In [1]:
import os, time
from anthropic import AnthropicVertex
PROJECT_ID = 'auspicious-lead-386121'
REGION = 'us-central1'

claude_client = AnthropicVertex(project_id=PROJECT_ID, region=REGION)


In [2]:
import pandas as pd
# Load the file content into a pandas DataFrame
raw_data = pd.read_csv('~/Downloads/russia_social_media.csv').dropna(subset=['translation', 'description'])


# Tag

In [3]:
common_prompt = "You are an AI assistant analyzing Russian and Ukrainian social media posts."

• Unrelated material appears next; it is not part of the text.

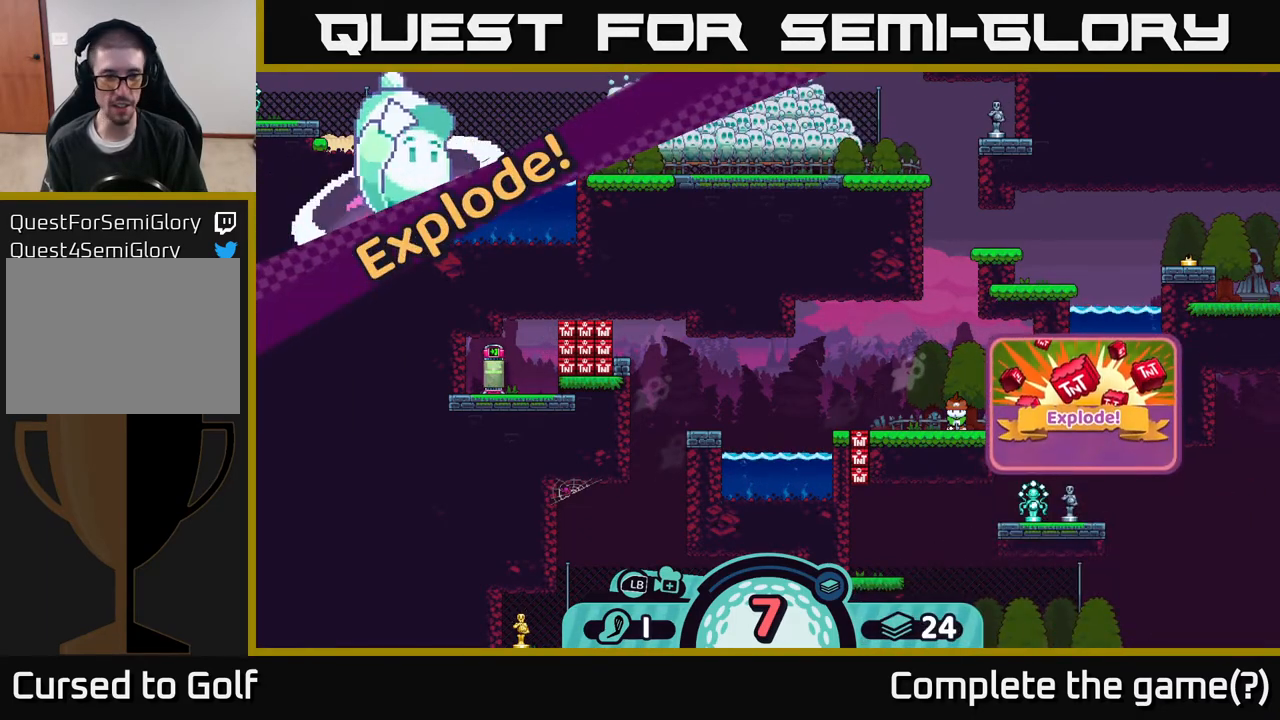
{"buttons": [], "left_stick": "left", "right_stick": "center", "events": []}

tag_prompt = """From each post generate a new <tagged_post> blob. Inside <tagged_post> there will 4 sections:<id>, <tags>, <locations> and <emotion>

Here are some guideliens for <tags>:
1. Tags for specific events like "Crimean annexation," "Donbas conflict," "Minsk agreements," "NATO expansion," etc.
2. Names of key political figures such as "Putin," "Zelensky," "Medvedev," "Poroshenko," etc.
3. Tags related to governmental bodies like "Kremlin," "Verkhovna Rada," "Duma," "Security Service of Ukraine (SBU)," "FSB," etc.
4. Tags indicating potential propaganda or disinformation efforts such as "Russian propaganda," "Ukrainian disinformation," "Information warfare," "Fake news," etc.
5. Tags for military operations like "Operation Barbarossa," "Operation Northern Wind," "ATO (Anti-Terrorist Operation)," "Russian military intervention," etc.
6. Tags related to civil society movements and activism like "Protests," "Civil rights," "Activism," "Civil society organizations," etc.
7. Tags for ethnic and cultural identity like "Russian identity," "Ukrainian nationalism," "Crimean Tatars," "Donbas Russians," etc.
8. Tags for economic factors affecting the region such as "Sanctions," "Economic downturn," "Energy dependence," "Trade agreements," etc.

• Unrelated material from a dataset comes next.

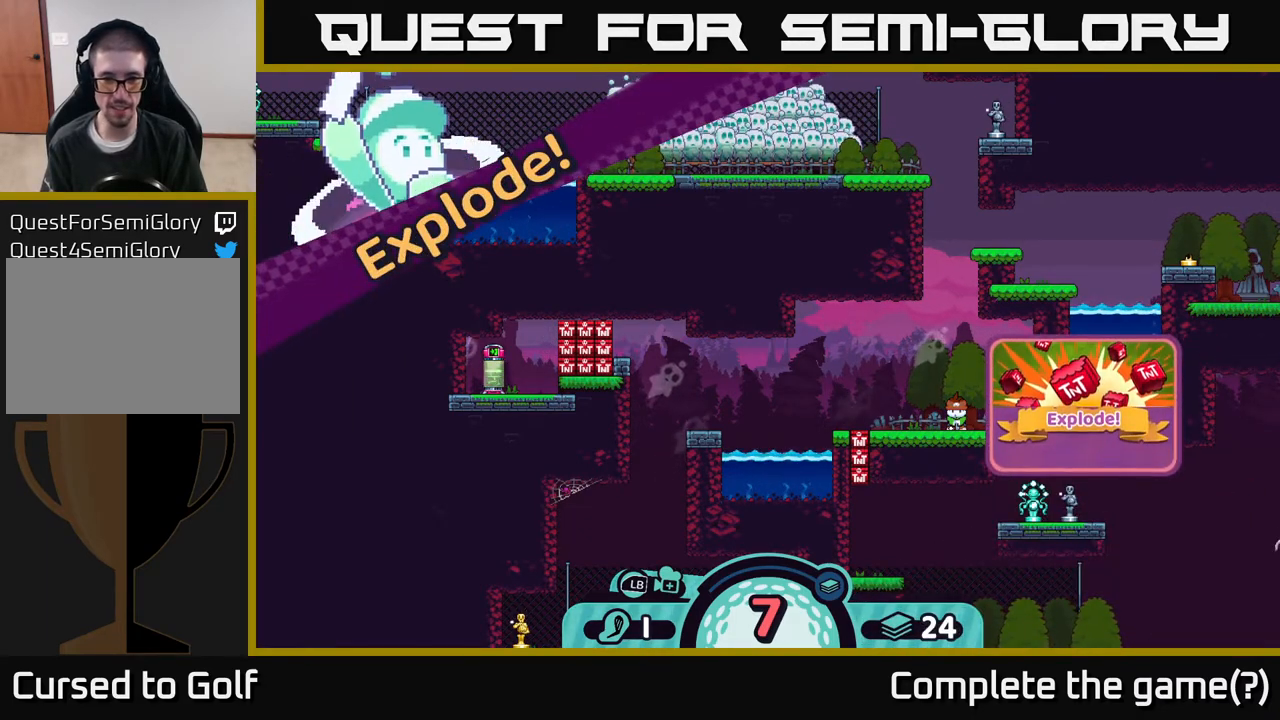
{"buttons": [], "left_stick": "center", "right_stick": "down", "events": [[17, "left_stick", "center"], [167, "right_stick", "down"]]}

If the post is not interesting in terms of national security, please tag it as "Others".
Do not add more than 3 tags to a post. Make them a comma-separated list.

Here is the guideline for <emotion>:
1. Try to judge the emotion of the post and put it inside a searate <emotion> tag. 
2. Emotion should be in the range of -2, -1, 0, 1 and 2. -2 being the most negative rmotion.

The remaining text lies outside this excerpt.